Segment Start: DATA FOR PROCESSING
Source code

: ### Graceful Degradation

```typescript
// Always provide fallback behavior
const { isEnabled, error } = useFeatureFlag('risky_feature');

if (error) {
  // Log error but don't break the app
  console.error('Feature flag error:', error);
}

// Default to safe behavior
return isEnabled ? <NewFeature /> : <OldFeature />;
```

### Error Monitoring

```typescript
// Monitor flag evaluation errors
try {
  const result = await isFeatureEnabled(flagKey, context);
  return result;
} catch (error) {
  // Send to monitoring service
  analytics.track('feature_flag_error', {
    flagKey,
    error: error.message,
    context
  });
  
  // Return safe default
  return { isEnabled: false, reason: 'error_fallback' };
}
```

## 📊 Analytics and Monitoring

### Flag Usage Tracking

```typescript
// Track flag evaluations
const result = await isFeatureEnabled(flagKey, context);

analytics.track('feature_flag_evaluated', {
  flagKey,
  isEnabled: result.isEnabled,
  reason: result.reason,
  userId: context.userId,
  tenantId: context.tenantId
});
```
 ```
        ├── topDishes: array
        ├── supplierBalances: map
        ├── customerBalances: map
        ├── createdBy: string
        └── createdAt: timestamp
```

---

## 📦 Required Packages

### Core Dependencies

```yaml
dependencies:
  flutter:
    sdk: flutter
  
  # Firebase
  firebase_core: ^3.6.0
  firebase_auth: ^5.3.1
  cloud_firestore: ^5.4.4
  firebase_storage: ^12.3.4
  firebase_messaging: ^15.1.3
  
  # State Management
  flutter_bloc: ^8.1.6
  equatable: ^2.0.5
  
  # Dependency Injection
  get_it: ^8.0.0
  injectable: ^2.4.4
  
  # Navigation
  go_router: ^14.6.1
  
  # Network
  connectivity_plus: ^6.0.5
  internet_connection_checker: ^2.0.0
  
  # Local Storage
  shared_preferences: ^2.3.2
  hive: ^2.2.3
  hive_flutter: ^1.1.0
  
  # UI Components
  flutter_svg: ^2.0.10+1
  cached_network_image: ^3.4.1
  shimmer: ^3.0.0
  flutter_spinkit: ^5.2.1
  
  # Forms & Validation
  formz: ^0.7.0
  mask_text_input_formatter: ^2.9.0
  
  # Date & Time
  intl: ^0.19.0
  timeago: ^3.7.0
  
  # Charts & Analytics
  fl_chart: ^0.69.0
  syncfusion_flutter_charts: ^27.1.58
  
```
Segment End: DATA FOR PROCESSING
PROBLEM TO WORK ON -
Filter the listing for the word "context" and copy every line that holds it.

TASK OUTPUT -
  const result = await isFeatureEnabled(flagKey, context);
    context
const result = await isFeatureEnabled(flagKey, context);
  userId: context.userId,
  tenantId: context.tenantId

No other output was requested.